Respondents: Zohar Segev and Ran Zwigenberg

11:45   Jonathan Dekel-Chen

“Wandering Jews as Cold-War Pawns
Respondents: Boris Morozov and Ran Zwigenberg

12:30   Lunch, York Room (Mansion)

13:30   Visit to Art Museum, “Notes on Anarchaeology. Forgery, Iconoclasm, Displacement”

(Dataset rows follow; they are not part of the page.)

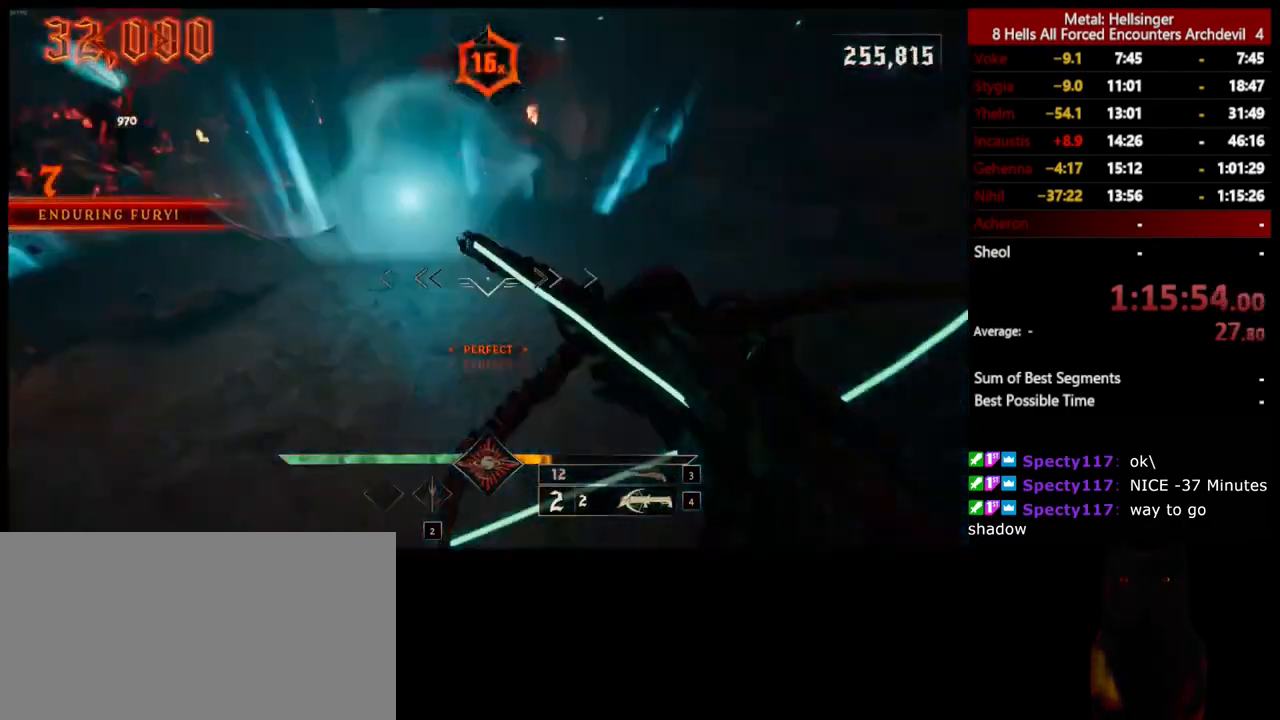
{"keys": ["w"], "mouse": [], "events": [[50, "w", "down"], [133, "mouse_left", "down"], [250, "mouse_left", "up"], [467, "d", "up"]]}
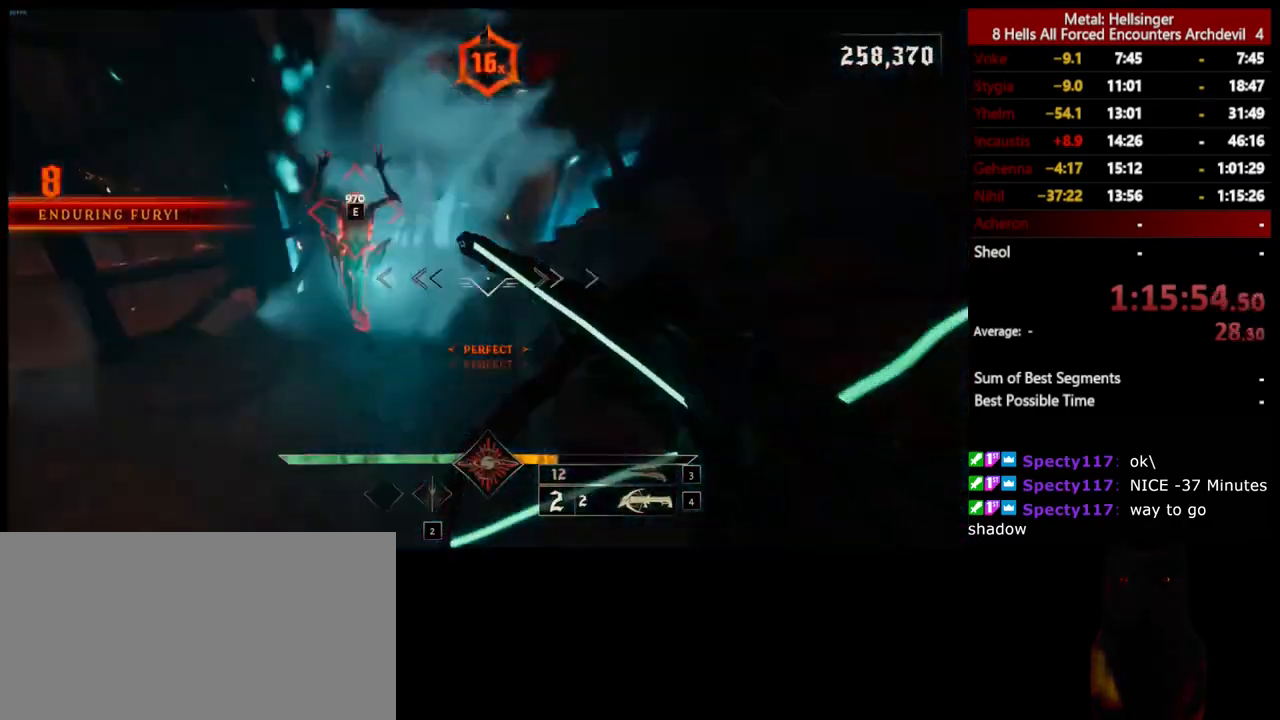
{"keys": ["a"], "mouse": [], "events": [[17, "a", "down"], [33, "w", "up"], [133, "s", "down"], [150, "mouse_left", "down"], [250, "mouse_left", "up"], [334, "s", "up"]]}
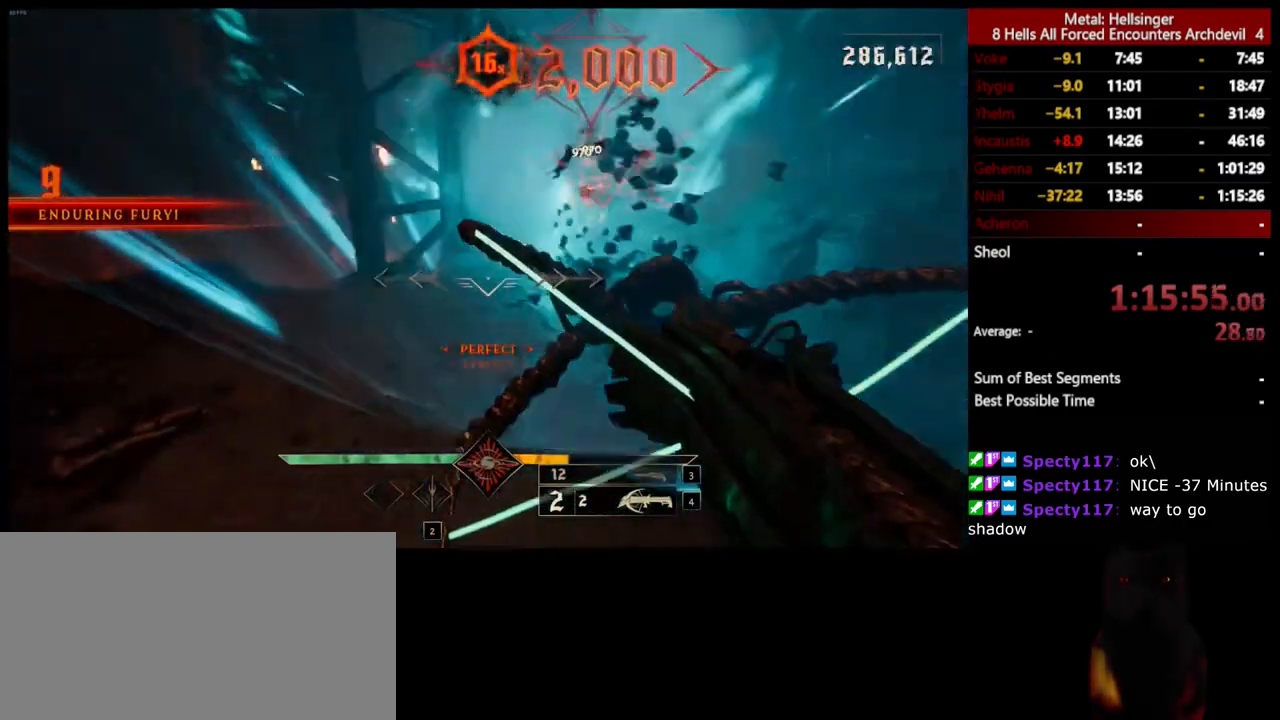
{"keys": ["d", "w"], "mouse": [], "events": [[50, "3", "down"], [167, "3", "up"], [217, "4", "down"], [267, "w", "down"], [334, "4", "up"], [351, "a", "up"], [501, "d", "down"]]}
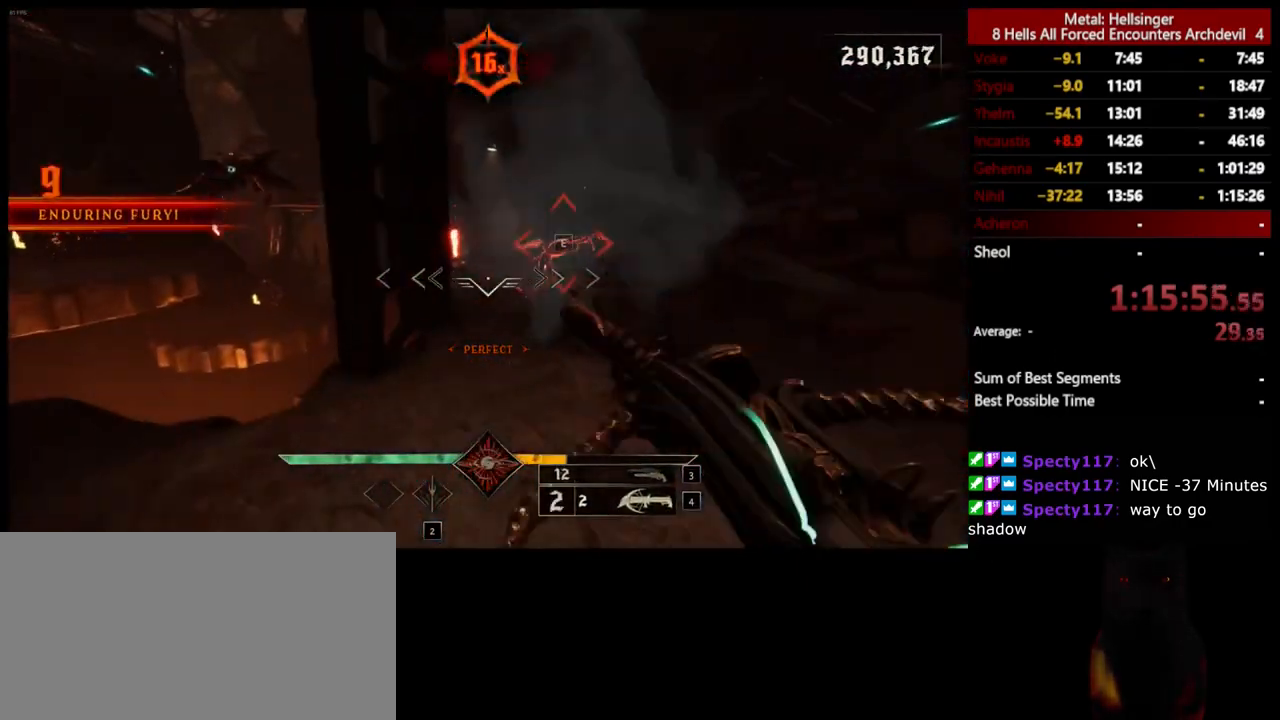
{"keys": ["d", "w"], "mouse": [], "events": [[217, "mouse_left", "down"], [284, "space", "down"], [317, "mouse_left", "up"], [401, "space", "up"]]}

14:30   Anna Holzer-Kawałko

“Cold War and Cultural Restitution: The Hebrew University Restitution Missions in Postwar Eastern Europe”
Respondents: Brian Goodman and Jacob Ari Labendz

15:00   Shaul Kelner

“American Orthodox Rabbinic Travel to Aid Soviet Jews”
Respondents: Boris Morozov and Dóra Pataricza

15:30   Coffee Break

15:45   Dóra Pataricza and Vera Ábrahám

“From Szeget to Jerusalem: the Arduous Travel of Immánuel Löw’s Library”
Respondents: Brian Goodman and Jacob Ari Labendz

16:15   Boris Morozov

“Links Between the State of Israel and Soviet Jews during the cold War and the Struggle for Aliya”
Respondents: Paweł Sowiński and Jonathan Dekel-Chen

16:45   Coffee Break

17:00   Anat Plocker

“‘A Dream of Belonging’: The Expulsion of Jews from Communist Poland”
Respondents: Shaul Kelner and Jonathan Dekel-Chen

17:30   Return to Hotel

18:40   Dinner, TBD

Wednesday, October 11

9:00     Breakfast, Alumni Lounge

9:45     Zohar Segev

“Diaspora Nationalism, Migration, and Cultural Revival: American Jewry and the Challenge of European Jewish Diaspora in the Shadow of the Holocaust and Cold War”
Respondents: Yoni Zisook and Rebekah Klein-Pejšová

10:15   Yoni Zisook

“Passover for the Passed Over: Jewish Religious Life in the People’s Republic of Poland, 1968-1989”
Respondents: Kunduz Niiazova and Anna Holzer-Kawałko

10:45   Coffee break

11:00   Ran Zwigenberg and Zuzana Dziuban

“Holocaust Ashes on the Move: Incinerated Human Remains as Objects of Global Institutional Exchange”
Respondents: Paweł Sowiński and Zohar Segev

11:30   Brian Goodman

“From Behind a Star: Philip Roth, Rita Klimová, and the American Reception of Jiří Weil”
Respondents: Anna Holzer-Kawałko and Yoni Zisook

12:00   Coffee Break

12:10   Paweł Sowiński

“Józef Lebenbaum – ‘a rooted cosmopolitan’ in Sweden, 1969-1989”
Respondents: Shaul Kelner and Rebekah Klein-Pejšová

12:30   Packed Lunches

Guests are invited to join the Ramapo Pride Fest, which will run until 4:00 pm

—        Amy Fedeski

“When a Refusenik Becomes a Refugee: American Jews’ Interactions with Soviet Jewish Migrants during the 1970s”
Dr. Fedeski cannot attend the symposium and we will not be discussing this chapter.